Stored entries:
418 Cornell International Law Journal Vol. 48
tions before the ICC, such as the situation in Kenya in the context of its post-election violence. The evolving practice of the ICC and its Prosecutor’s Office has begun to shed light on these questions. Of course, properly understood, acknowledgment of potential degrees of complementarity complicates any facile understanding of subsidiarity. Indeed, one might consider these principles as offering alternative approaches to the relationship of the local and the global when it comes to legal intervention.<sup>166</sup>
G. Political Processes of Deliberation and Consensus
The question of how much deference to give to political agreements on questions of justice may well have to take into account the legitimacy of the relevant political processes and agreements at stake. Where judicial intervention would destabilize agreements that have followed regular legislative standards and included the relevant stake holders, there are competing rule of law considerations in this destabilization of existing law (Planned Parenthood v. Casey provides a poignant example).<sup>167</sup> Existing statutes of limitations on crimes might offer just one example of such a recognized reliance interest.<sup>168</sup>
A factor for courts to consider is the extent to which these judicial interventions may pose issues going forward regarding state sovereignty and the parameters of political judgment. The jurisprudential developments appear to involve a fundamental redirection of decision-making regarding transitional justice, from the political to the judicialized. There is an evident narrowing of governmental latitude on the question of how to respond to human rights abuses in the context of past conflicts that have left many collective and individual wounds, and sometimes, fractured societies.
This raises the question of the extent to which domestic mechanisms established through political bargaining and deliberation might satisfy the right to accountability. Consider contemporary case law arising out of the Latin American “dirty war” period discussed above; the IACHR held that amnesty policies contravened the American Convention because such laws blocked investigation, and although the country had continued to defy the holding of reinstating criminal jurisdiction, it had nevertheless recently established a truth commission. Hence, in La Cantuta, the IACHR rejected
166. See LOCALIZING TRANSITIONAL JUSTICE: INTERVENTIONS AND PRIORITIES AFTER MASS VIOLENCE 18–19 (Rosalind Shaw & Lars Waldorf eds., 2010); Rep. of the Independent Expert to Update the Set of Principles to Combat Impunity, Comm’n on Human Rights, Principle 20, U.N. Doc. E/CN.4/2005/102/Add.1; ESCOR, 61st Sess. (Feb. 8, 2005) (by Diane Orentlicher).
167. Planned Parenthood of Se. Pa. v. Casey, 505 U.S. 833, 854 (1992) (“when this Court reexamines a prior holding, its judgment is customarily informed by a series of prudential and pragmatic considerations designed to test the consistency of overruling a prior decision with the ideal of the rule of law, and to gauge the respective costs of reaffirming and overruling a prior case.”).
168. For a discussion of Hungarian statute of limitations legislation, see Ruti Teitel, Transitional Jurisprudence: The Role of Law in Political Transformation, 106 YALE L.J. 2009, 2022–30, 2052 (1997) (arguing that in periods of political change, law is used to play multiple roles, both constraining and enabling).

INSTRUCTIONS TO FOLLOW: Could you find each line in the entries that contains the string "context" and copy it?

WRITTEN SOLUTION:
tions before the ICC, such as the situation in Kenya in the context of its post-election violence. The evolving practice of the ICC and its Prosecutor’s Office has begun to shed light on these questions. Of course, properly understood, acknowledgment of potential degrees of complementarity complicates any facile understanding of subsidiarity. Indeed, one might consider these principles as offering alternative approaches to the relationship of the local and the global when it comes to legal intervention.<sup>166</sup>
A factor for courts to consider is the extent to which these judicial interventions may pose issues going forward regarding state sovereignty and the parameters of political judgment. The jurisprudential developments appear to involve a fundamental redirection of decision-making regarding transitional justice, from the political to the judicialized. There is an evident narrowing of governmental latitude on the question of how to respond to human rights abuses in the context of past conflicts that have left many collective and individual wounds, and sometimes, fractured societies.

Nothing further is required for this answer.